Awards, Documentary, News

Stringent New Rules to Push Smaller Documentaries Out of Oscar Race

Several documentarians are crying foul that the Academy has effectively shut out smaller nonfiction movies from the Oscar race.

A report from Deadline notes that new requirements to qualify for Oscar consideration have practically ensured that only the best funded and widely marketed docs will be eligible contenders.

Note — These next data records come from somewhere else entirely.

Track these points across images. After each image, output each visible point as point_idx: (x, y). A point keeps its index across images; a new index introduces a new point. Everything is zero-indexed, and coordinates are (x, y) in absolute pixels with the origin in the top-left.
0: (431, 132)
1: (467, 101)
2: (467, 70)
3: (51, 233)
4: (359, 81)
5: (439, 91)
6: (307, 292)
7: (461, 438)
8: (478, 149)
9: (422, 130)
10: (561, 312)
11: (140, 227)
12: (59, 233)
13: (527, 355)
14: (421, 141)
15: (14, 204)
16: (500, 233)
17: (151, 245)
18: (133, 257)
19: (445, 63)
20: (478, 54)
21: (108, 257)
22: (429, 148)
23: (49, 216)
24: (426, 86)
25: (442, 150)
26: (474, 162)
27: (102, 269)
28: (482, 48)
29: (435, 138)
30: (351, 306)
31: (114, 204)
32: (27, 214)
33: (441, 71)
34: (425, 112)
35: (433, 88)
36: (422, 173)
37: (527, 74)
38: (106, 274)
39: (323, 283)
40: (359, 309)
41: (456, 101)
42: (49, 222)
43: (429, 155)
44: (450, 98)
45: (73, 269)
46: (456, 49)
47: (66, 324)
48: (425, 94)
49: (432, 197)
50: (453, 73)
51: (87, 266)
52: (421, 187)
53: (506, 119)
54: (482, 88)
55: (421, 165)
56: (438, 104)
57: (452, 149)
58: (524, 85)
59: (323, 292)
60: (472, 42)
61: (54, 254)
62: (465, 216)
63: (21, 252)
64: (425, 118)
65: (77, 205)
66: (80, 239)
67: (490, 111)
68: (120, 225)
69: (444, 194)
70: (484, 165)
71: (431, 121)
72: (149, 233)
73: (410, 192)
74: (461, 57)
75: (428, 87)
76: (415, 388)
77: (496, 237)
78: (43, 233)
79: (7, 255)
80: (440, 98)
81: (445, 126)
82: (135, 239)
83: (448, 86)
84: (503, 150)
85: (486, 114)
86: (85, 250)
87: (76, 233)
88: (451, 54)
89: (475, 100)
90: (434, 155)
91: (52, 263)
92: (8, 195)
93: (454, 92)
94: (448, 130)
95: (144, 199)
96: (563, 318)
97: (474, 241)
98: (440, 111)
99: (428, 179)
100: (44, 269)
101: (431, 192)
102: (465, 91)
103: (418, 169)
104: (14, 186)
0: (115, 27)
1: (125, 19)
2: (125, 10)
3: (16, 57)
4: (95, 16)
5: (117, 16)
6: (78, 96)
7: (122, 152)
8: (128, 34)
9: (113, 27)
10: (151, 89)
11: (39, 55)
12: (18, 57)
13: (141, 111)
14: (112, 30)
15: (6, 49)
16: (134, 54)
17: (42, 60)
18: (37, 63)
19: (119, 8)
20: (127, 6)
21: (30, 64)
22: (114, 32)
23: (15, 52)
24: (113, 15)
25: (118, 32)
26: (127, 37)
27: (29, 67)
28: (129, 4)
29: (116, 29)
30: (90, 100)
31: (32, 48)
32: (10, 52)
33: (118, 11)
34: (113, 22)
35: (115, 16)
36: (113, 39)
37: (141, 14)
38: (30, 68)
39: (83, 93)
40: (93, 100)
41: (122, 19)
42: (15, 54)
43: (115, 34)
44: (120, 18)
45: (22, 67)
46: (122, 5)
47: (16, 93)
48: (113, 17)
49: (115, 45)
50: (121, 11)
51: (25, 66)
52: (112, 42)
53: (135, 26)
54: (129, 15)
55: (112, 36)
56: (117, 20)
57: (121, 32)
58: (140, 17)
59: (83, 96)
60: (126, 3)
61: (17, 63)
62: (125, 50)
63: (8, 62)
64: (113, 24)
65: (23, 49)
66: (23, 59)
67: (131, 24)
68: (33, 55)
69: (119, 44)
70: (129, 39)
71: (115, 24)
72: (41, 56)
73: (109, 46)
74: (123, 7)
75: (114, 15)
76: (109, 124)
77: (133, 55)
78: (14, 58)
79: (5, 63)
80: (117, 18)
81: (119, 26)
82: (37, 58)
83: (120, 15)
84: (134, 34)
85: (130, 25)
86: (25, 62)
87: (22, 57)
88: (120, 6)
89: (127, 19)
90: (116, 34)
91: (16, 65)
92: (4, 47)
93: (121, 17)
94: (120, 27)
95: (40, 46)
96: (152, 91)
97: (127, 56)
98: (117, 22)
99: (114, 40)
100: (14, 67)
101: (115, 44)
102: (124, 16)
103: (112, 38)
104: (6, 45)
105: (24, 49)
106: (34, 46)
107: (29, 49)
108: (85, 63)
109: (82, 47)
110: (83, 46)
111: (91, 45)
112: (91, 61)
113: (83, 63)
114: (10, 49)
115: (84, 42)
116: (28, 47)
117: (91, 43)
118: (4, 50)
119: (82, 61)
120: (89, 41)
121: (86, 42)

Allegedly born of the (well-intentioned) desire to encourage audiences to see documentaries in movie theaters instead of on their laptops, those strict requirements might well prove financially unfeasible for most nonfiction projects aiming for the film industry’s top trophy:

“Instead of the previous requirement of two shows a day without specifying times, the new rule calls for a minimum of four shows per day at theatres in LA and NY [during its seven-day run] with screenings beginning between noon-10 PM including at least one ‘prime’ show beginning between 6–10 PM.”

This means that films contending for Best Documentary now have far larger hurdles to jump than films contending for Best Picture, which need play just once a day in the greater LA area during a seven-day run.

Deadline also mentions that a glut of documentaries meant that 150 documentaries qualified last year to be shortlisted for the Oscar — too many for director Joe Berlinger, who frankly admits that “doc branch members flip through their box looking for the titles or filmmakers that they have heard of [instead of watching all 150 films like they are supposed to.] I know this to be true because I do it myself when I get my box and many of my peers on the doc branch have said the same thing to me.”

Landmark Theatres President and CEO Ted Mundorff chimed in to call this change in the rules concerning documentaries “egregious,” observing, “It effectively will eliminate the ability of many of the filmmakers, especially the diverse filmmakers, to get their movie played.”

Indeed, since women directors are more represented in nonfiction filmmaking and tend to work with smaller budgets than their male documentarian peers, the Academy’s new rules will most likely disproportionately affect female filmmakers.

And women are already scarce within the Oscar ranks. The last Best Documentary winner with a female helmer was decade ago when 2004’s Born Into Brothels co-director Zana Briski took home the prize. It’s necessary to go back another ten years to find the last sole female winner of the Best Doc prize, Freida Lee Mock for 1994’s Maya Lin: A Strong Clear Vision.